Raw materials carve out a solid reputation
The new obsessions of the season, barely sculpted pieces of furniture give priority to their materiality. Left unfinished for a raw, textural look, a plaster side table or a concrete decorative object seem to borrow the codes of an almost rudimentary vocabulary to better anchor themselves in modernity.
Danish brand Ferm Living’s T-shaped, brutalist Mineral Sculptural Table in Bianco Curia marble comes with rough, hand-chiselled edges, making each piece unique.
Celebrating 10 years of Tunisian craftsmanship, Rock the Kasbah’s Mediterranean-inspired Lamp No. 2 featuring a palm fiber shade and green enamel ceramic base offers a carefree, rustic look perfect for beachfront living, while the cage-like Magali pendant in rattan by Lucide fits seamlessly in a country home.
The oversized, heavyset look triumphs in seating
In the wake of the pandemic, the trend for all-round comfort has surged. Sofas, armchairs, ottomans and other living room furniture have taken on voluminous, bulging, pebble or tube forms in response to the sudden need to summon up soft shapes for everyday use.
Impossible to miss, young and established brands alike are adopting this plush seating model, such as PH Collection’s puffy and snug Cloud sofa, Eichholtz’s curvaceous, enveloping cream bouclé Bollinger swivel chair, JF The Reborn Home’s comfy grand family sofa and Le Noir’s glamorous, velvet matelassé Kri couch.
Sculptural furniture puts on a show
No longer content with their utilitarian status, vases, tables and chairs are transformed into precious works of art, yet are much more affordable. Perfectly in tune with the times, their bold and pure silhouettes seduce and bewitch.
Inspired by ancient Chinese vases, the elegantly-sculpted, one-meter-tall ceramic Sphere Vase Bubl Giant by 101 Copenhagen proposes a strong visual language of smooth shapes and sharp edges.
Re-editing four historic pieces by Aldo Rossi, UniFor’s inclined, geometric Parigi chair showcases a red rectangular seat and backrest disrupted by two dynamic curves forming the black aluminum arms and front feet.
Anchored to the ground with a strong presence, Maison Dada’s Sumo armchair is sublimated by a wrap-around backrest, while Maison Parisienne’s Möbius console is an endless loop melding interior and exterior by Pierre Renart, who combines traditional woodworking with new technologies.
Organic forms invade our décor
Sinuous forms inherited from nature are imposing themselves on our decor. Both small and large objects thus display an irregular appearance, highlighting the most popular materials of the moment.

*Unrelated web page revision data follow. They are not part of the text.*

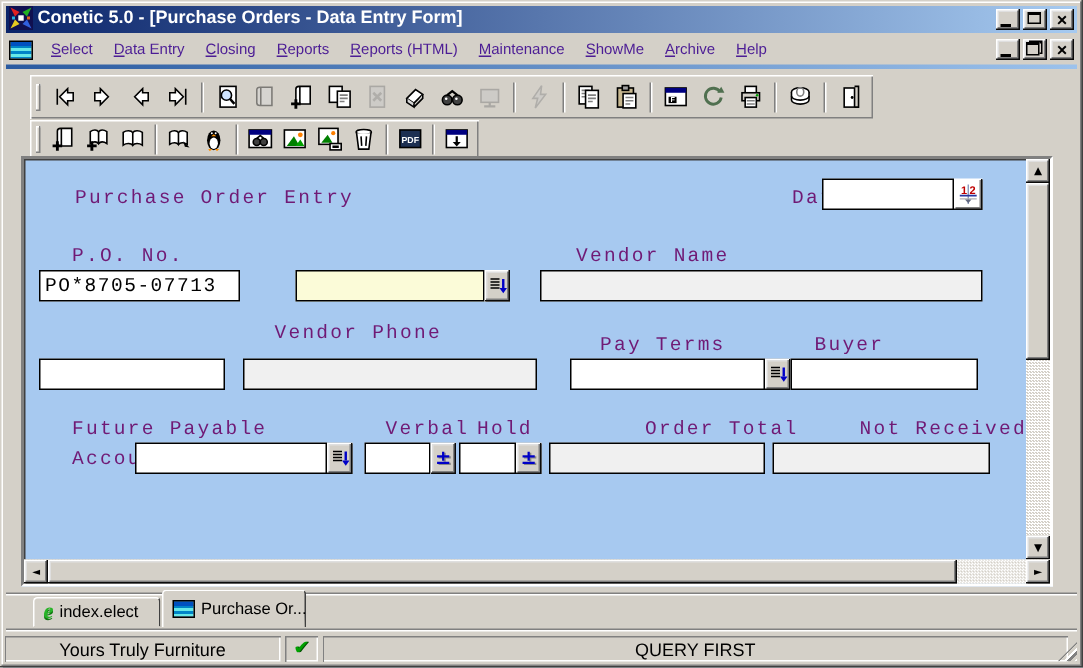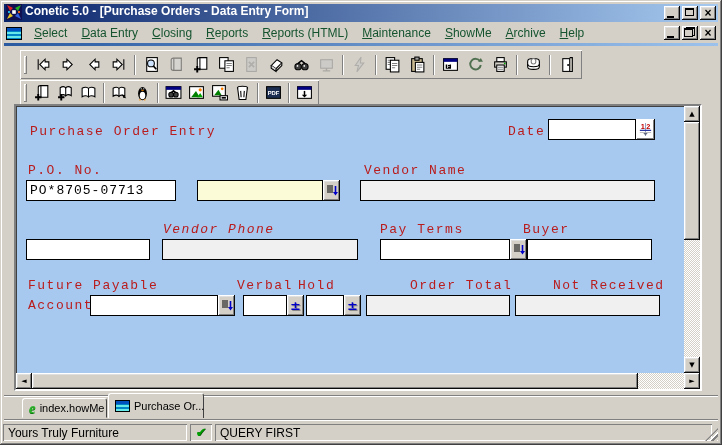--- a/index.html
+++ b/index.html
@@ -20,21 +20,21 @@
   .cap-btn .maxgl{position:absolute;left:3px;top:2px;width:9px;height:8px;border:1px solid #000;border-top:2px solid #000;}
   .cap-btn .restgl{position:absolute;left:2px;top:1px;width:11px;height:10px;}
   .cap-btn .restgl:before{content:"";position:absolute;right:0;top:0;width:7px;height:6px;border:1px solid #000;border-top:2px solid #000;}
   .cap-btn .restgl:after{content:"";position:absolute;left:0;bottom:0;width:7px;height:6px;border:1px solid #000;border-top:2px solid #000;background:#D4D0C8;}
   .closegl{font-size:12px;line-height:10px;}
   
   .menubar{position:absolute;left:4px;top:23px;right:4px;height:20px;display:flex;align-items:center;}
   .mdiicon{width:16px;height:13px;margin:0 5px 0 2px;border:1px solid #000;
     background:linear-gradient(#0050c0 0 3px, rgba(0,0,0,0) 3px),
       repeating-linear-gradient(180deg,#66e8e8 0 2px,#0084c8 2px 4px);}
-  .menuitem{padding:2px 7px;font-size:12px;color:#14532d;white-space:nowrap;}
+  .menuitem{padding:2px 7px;font-size:10px;color:#4c1d95;white-space:nowrap;}
   .menuitem u{text-decoration:underline;}
   
   .bluestrip{position:absolute;left:4px;right:4px;top:43px;height:3px;
     background:linear-gradient(to right,#2a5aa0,#9cc2ec);}
   
   .tstrip{position:absolute;display:inline-flex;align-items:center;padding:2px 3px;background:#D4D0C8;
     box-shadow:inset 1px 1px #fff, inset -1px -1px #808080;}
   #tstrip1{left:20px;top:50px;height:29px;}
   #tstrip2{left:20px;top:80px;height:25px;}
   .tgrip{width:3px;height:18px;margin:0 4px 0 1px;background:#D4D0C8;
@@ -42,21 +42,21 @@
   .tbtn{width:25px;height:23px;border:none;background:transparent;padding:0;display:flex;align-items:center;justify-content:center;}
   #tstrip2 .tbtn{width:23px;height:20px;}
   .tbtn svg{width:17px;height:17px;}
   .tbtn.disabled svg{filter:grayscale(1) opacity(0.5) contrast(0.7);}
   .tsep{width:2px;height:20px;margin:0 3px;border-left:1px solid #808080;border-right:1px solid #fff;}
   
   .formarea{position:absolute;left:14px;top:104px;width:688px;height:287px;background:#A7C9F0;
     border:2px solid;border-color:#808080 #fff #fff #808080;
     box-shadow:inset 1px 1px #404040;}
   .flabel{position:absolute;font-family:"Liberation Mono","DejaVu Sans Mono",monospace;
-    font-size:13px;letter-spacing:1.5px;color:#b91c1c;white-space:pre;}
+    font-size:13px;letter-spacing:1.5px;color:#701a75;white-space:pre;margin-left:20px;}
   .ffield{position:absolute;height:21px;border:1px solid #000;background:#fff;
     font-family:"Liberation Mono","DejaVu Sans Mono",monospace;font-size:13px;letter-spacing:1px;
     padding:2px 3px;color:#000;white-space:pre;overflow:hidden;}
   .ffield.gray{background:#F0F0F0;}
   .ffield.yellow{background:#FBFBD8;}
   .sbtn{position:absolute;width:17px;height:21px;background:#D4D0C8;border:none;padding:0;
     box-shadow:inset -1px -1px #0a0a0a, inset 1px 1px #fff, inset -2px -2px #808080, inset 2px 2px #dfdfdf;
     display:flex;align-items:center;justify-content:center;}
   .sbtn svg{width:13px;height:15px;}
   .pmglyph{color:#0000C8;font-weight:bold;font-size:13px;line-height:13px;font-family:"DejaVu Sans",sans-serif;text-shadow:1px 1px 0 #888;}
@@ -80,21 +80,21 @@
   #tab2{left:104px;top:1px;height:25px;width:96px;z-index:3;border-bottom:none;}
   .ie-e{font-family:"Liberation Serif",serif;font-style:italic;font-weight:bold;font-size:15px;color:#28b428;
     text-shadow:0 1px 0 #117711;line-height:12px;}
   .tablist{width:15px;height:12px;border:1px solid #000;flex:0 0 auto;
     background:linear-gradient(#0050c0 0 3px, rgba(0,0,0,0) 3px),
       repeating-linear-gradient(180deg,#66e8e8 0 2px,#0084c8 2px 4px);}
   
   .statusline{position:absolute;left:4px;right:4px;top:419px;height:2px;background:linear-gradient(#808080 50%,#fff 50%);}
   .spanel{position:absolute;top:424px;height:17px;background:#D4D0C8;
     box-shadow:inset 1px 1px #808080, inset -1px -1px #fff;
-    font-size:12px;color:#000;display:flex;align-items:center;padding:0 5px;white-space:nowrap;overflow:hidden;}
+    font-size:12px;color:#000;display:flex;align-items:center;padding:0 5px;white-space:nowrap;overflow:hidden;justify-content:center;}
   .checkglyph{color:#00A000;font-weight:bold;font-size:13px;font-family:"DejaVu Sans",sans-serif;text-shadow:1px 0 0 #005000;}
   .grip{position:absolute;right:4px;bottom:4px;width:13px;height:13px;
     background:repeating-linear-gradient(135deg,rgba(0,0,0,0) 0 2px,#fff 2px 3px,#808080 3px 5px);
     clip-path:polygon(100% 0,100% 100%,0 100%);}
   .hidden-defs{position:absolute;width:0;height:0;overflow:hidden;}
 </style>
 </head>
 <body>
 
 <svg class="hidden-defs" xmlns="http://www.w3.org/2000/svg">
@@ -502,30 +502,30 @@
     <span class="flabel" style="left:492px;top:18px;">Date</span>
     <div class="ffield" style="left:532px;top:13px;width:88px;"></div>
     <button class="sbtn calbtn" style="left:620px;top:13px;">
         <svg viewBox="0 0 15 17">
           <use href="#i-calendar"></use>
         </svg>
       </button>
 
     <span class="flabel" style="left:12px;top:57px;">P.O. No.</span>
     <span class="flabel" style="left:348px;top:57px;">Vendor Name</span>
-    <div class="ffield" style="left:10px;top:74px;width:150px;">PO*8705-07713</div>
+    <div class="ffield" style="left:10px;top:74px;width:134px;">PO*8705-07713</div>
     <div class="ffield yellow" style="left:181px;top:74px;width:126px;"></div>
     <button class="sbtn" style="left:307px;top:74px;">
         <svg viewBox="0 0 13 15">
           <use href="#i-lookup"></use>
         </svg>
       </button>
     <div class="ffield gray" style="left:344px;top:74px;width:295px;"></div>
 
-    <span class="flabel" style="left:147px;top:116px;font-style:italic;">Vendor Phone</span>
+    <span class="flabel" style="left:147px;top:108px;">Vendor Phone</span>
     <span class="flabel" style="left:364px;top:116px;">Pay Terms</span>
     <span class="flabel" style="left:507px;top:116px;">Buyer</span>
     <div class="ffield" style="left:10px;top:133px;width:124px;"></div>
     <div class="ffield gray" style="left:146px;top:133px;width:196px;"></div>
     <div class="ffield" style="left:364px;top:133px;width:130px;"></div>
     <button class="sbtn" style="left:494px;top:133px;">
         <svg viewBox="0 0 13 15">
           <use href="#i-lookup"></use>
         </svg>
       </button>
@@ -573,21 +573,21 @@
       <button class="sb-btn" style="right:0;">
           <span>►</span>
         </button>
     </div>
   </div>
 
   <div class="tabstrip">
     <div class="tabline"></div>
     <div class="tab" id="tab1">
       <span class="ie-e">e</span>
-      <span>index.howMe</span>
+      <span>index.elect</span>
     </div>
     <div class="tab" id="tab2">
       <span class="tablist"></span>
       <span>Purchase Or...</span>
     </div>
   </div>
 
   <div class="statusline"></div>
   <div class="spanel" style="left:3px;width:184px;">
     <span>Yours Truly Furniture</span>

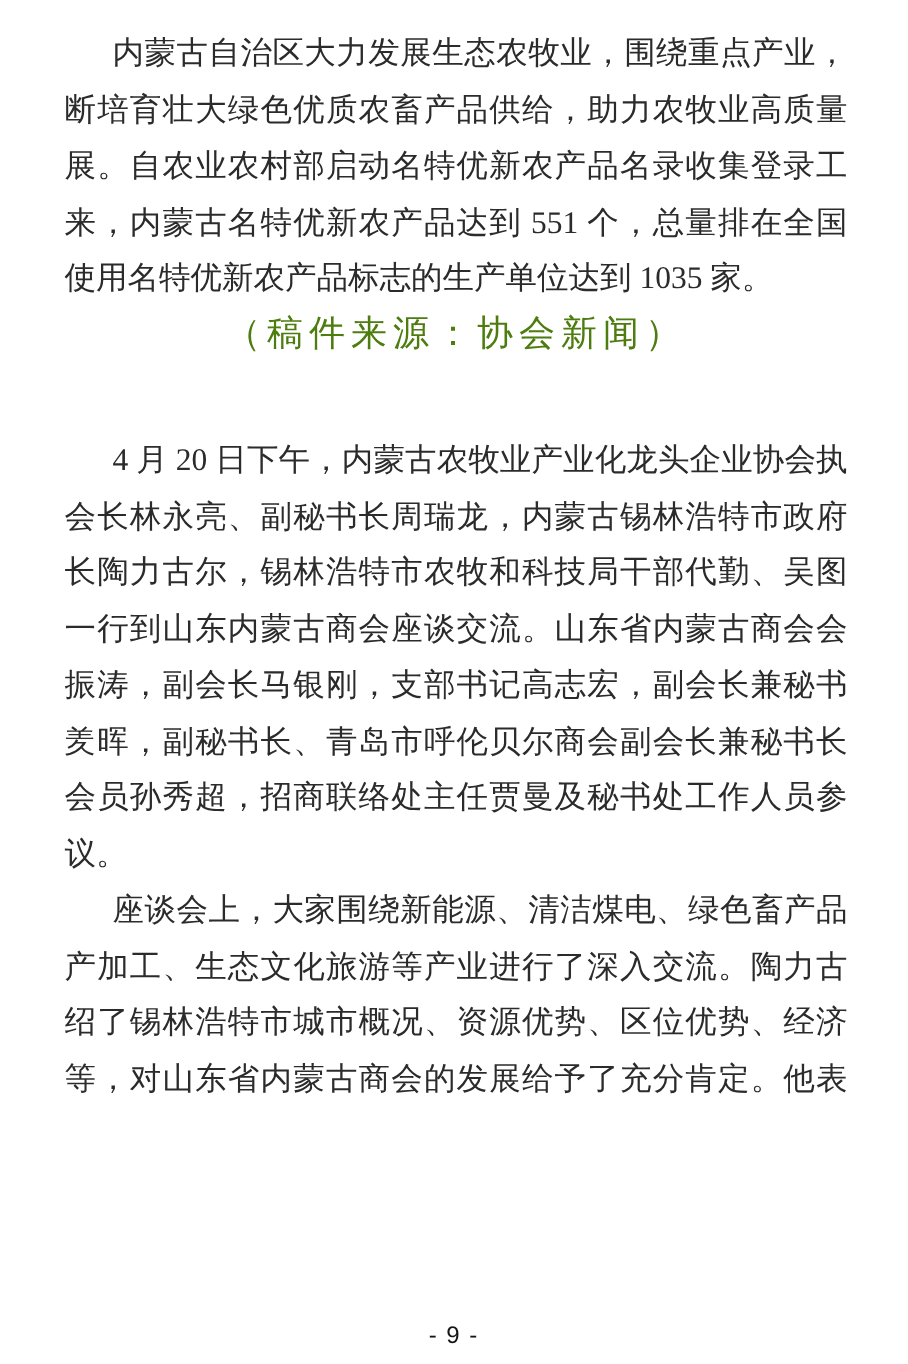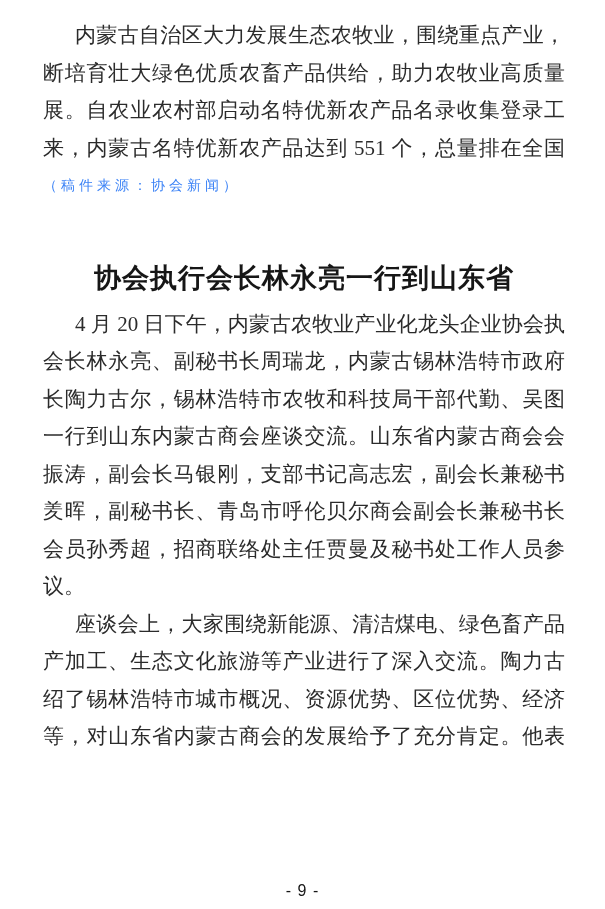--- a/index.html
+++ b/index.html
@@ -32,26 +32,26 @@
     -moz-text-align-last: justify;
   }
   .bodyline.lastline {
     text-align-last: left;
     -moz-text-align-last: left;
   }
   .bodyline.firstline {
     text-indent: 32px;
   }
   .source {
-    font-size: 14px;
+    font-size: 24px;
     line-height: 37.5px;
     height: 37.5px;
-    text-align: left;
+    text-align: center;
     letter-spacing: 4px;
-    color: #3b82f6;
+    color: #4d7c0f;
   }
   .heading {
     margin-top: 46px;
     text-align: center;
     font-weight: bold;
     color: #161616;
     font-size: 27px;
     line-height: 55px;
     letter-spacing: 1px;
   }
@@ -74,26 +74,26 @@
 </head>
 <body>
 
 <div class="page">
 
   <div class="para">
     <div class="bodyline firstline">内蒙古自治区大力发展生态农牧业，围绕重点产业，不</div>
     <div class="bodyline">断培育壮大绿色优质农畜产品供给，助力农牧业高质量发</div>
     <div class="bodyline">展。自农业农村部启动名特优新农产品名录收集登录工作以</div>
     <div class="bodyline">来，内蒙古名特优新农产品达到 551 个，总量排在全国第二，</div>
+    <div class="bodyline lastline">使用名特优新农产品标志的生产单位达到 1035 家。</div>
   </div>
 
   <div class="source">（稿件来源：协会新闻）</div>
 
   <div class="heading">
-    <div class="heading-line">协会执行会长林永亮一行到山东省</div>
   </div>
 
   <div class="para">
     <div class="bodyline firstline">4 月 20 日下午，内蒙古农牧业产业化龙头企业协会执行</div>
     <div class="bodyline">会长林永亮、副秘书长周瑞龙，内蒙古锡林浩特市政府副市</div>
     <div class="bodyline">长陶力古尔，锡林浩特市农牧和科技局干部代勤、吴图布信</div>
     <div class="bodyline">一行到山东内蒙古商会座谈交流。山东省内蒙古商会会长韩</div>
     <div class="bodyline">振涛，副会长马银刚，支部书记高志宏，副会长兼秘书长侯</div>
     <div class="bodyline">羑晖，副秘书长、青岛市呼伦贝尔商会副会长兼秘书长郭峰，</div>
     <div class="bodyline">会员孙秀超，招商联络处主任贾曼及秘书处工作人员参加会</div>

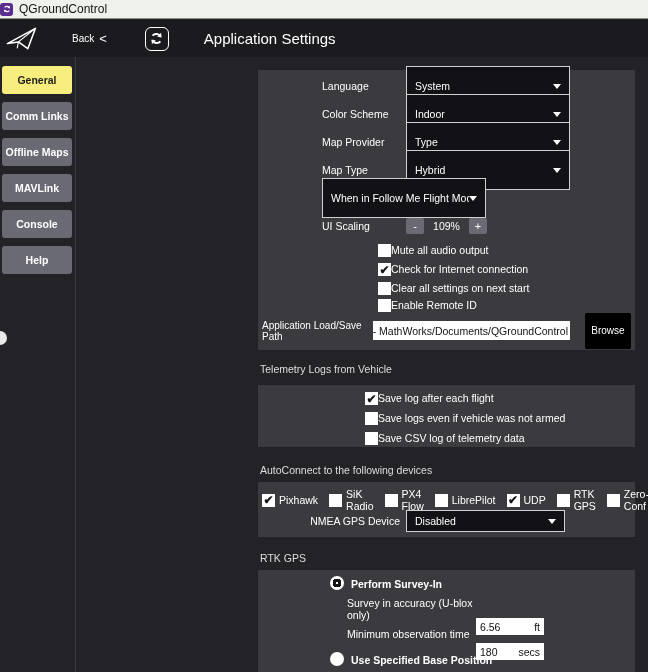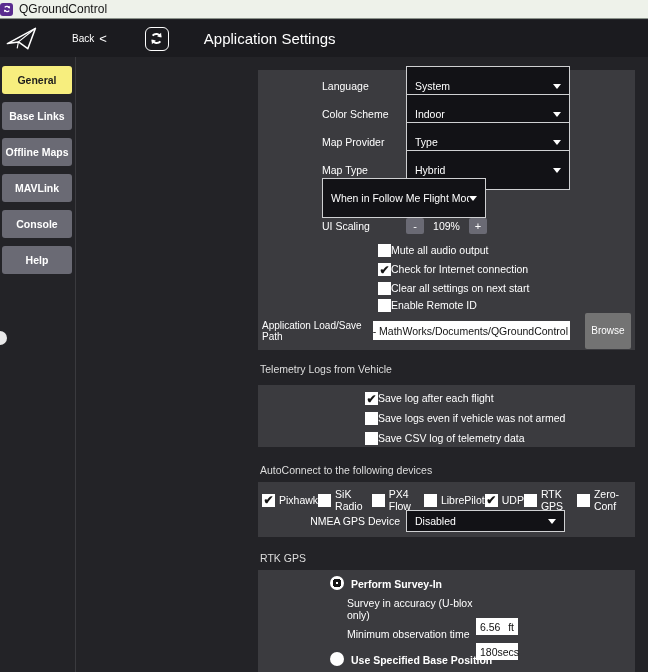--- a/index.html
+++ b/index.html
@@ -99,40 +99,40 @@
 
   
   .path-row { position:absolute; left:4px; right:4px; top:250px; height:21px; display:flex; align-items:center; }
   .path-row .lbl { width:111px; flex:none; font-size:10px; }
   .path-field {
     width:197px; height:19px; background:#fff; overflow:hidden;
     display:flex; align-items:center; justify-content:flex-end; padding:0 2px;
   }
   .path-field span { font-size:10.5px; color:#111; white-space:nowrap; }
   .browse-btn {
-    margin-left:auto; width:46px; height:36px; background:#737373; border-radius:2px;
+    margin-left:auto; width:46px; height:36px; background:#000000; border-radius:2px;
     display:flex; align-items:center; justify-content:center; font-size:10px; color:#fff; cursor:default;
   }
 
   
-  .devices-row { position:absolute; left:4px; right:4px; top:6px; display:flex; justify-content:space-between; }
+  .devices-row { position:absolute; left:4px; right:4px; top:6px; display:flex; justify-content:space-between;gap:11px; }
   .device { display:flex; align-items:center; gap:4px; cursor:default; }
   .nmea-row { position:absolute; left:0; top:28px; height:22px; display:flex; align-items:center; }
   .nmea-row .lbl { width:142px; text-align:right; margin-right:6px; }
   .nmea-dd { width:159px; height:22px; }
 
   
   .radio-row { position:absolute; display:flex; align-items:flex-end; gap:7px; cursor:default; }
   .radio { width:14px; height:14px; border-radius:50%; background:#fff; flex:none; }
   .radio.on { background:radial-gradient(circle at center, #fff 0 1.5px, #151515 1.5px 4.5px, #fff 4.5px); }
   .radio-row .lbl { font-weight:600; }
   .unit-row { position:absolute; left:89px; height:17px; display:flex; align-items:center; }
   .unit-row .lbl { width:129px; flex:none; }
   .unit-field {
-    width:42px; height:17px; background:#fff; display:flex; align-items:center;
+    width:68px; height:17px; background:#fff; display:flex; align-items:center;
     justify-content:space-between; padding:0 4px;margin-top:36px;
   }
   .unit-field span { font-size:10.5px; color:#111; }
 </style>
 </head>
 <body>
 
 <div class="titlebar">
   <span class="qgc-badge">
     <svg viewBox="0 0 24 24">
@@ -161,21 +161,21 @@
         <path d="M18.5 4 L19 10.5 L13 9.2 Z" fill="#fff"></path>
         <path d="M5.5 20 L5 13.5 L11 14.8 Z" fill="#fff"></path>
       </svg>
   </span>
   <span class="toolbar-title">Application Settings</span>
 </div>
 
 <div class="sidebar-divider"></div>
 <div class="sidebar">
   <div class="side-btn on">General</div>
-  <div class="side-btn">Base Links</div>
+  <div class="side-btn">Comm Links</div>
   <div class="side-btn">Offline Maps</div>
   <div class="side-btn">MAVLink</div>
   <div class="side-btn">Console</div>
   <div class="side-btn">Help</div>
 </div>
 <div class="edge-dot"></div>
 
 <div class="content">
 
   <div class="panel panel1">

Market Set’s wavy Rivage lighting in thermoformed Varian sheets – a material associating linen with biodegradable PLA invented by Culture iN – evoke traces of the ocean receding from the sand, while Pascale Morin draws inspiration from the land and the sea of her native Brittany to imagine delicate porcelain pieces like the Astre aux Pointillés sculpture in the guise of a marine creature.
Décor rounds off its sharp angles
This season, our interiors are dressed in soft, undulating contours to make us feel more welcome. With winter just around the corner, we want to curl up in furniture with curved profiles.
Join two geometric Big Talk lounge chairs by Blå Station for a snakelike creation akin to a Victorian-era love seat.
Paying tribute to the great Italian architect Gio Ponti, Molteni&C|Dada reproduces his soap bar-shaped Round D.154.5 chair originally designed in 1954 as a statement of stylistic freedom following the end of WWII and the availability of innovative materials and technologies.
Drawing from its jewelry-making heritage, Kopar embraces the uniqueness and allure of aged brass and copper to create one-of-a-kind round tables, while Bibelo’s minimalist and graphic Surface wall shelf and console table are constructed from two flat, stone-shaped surfaces.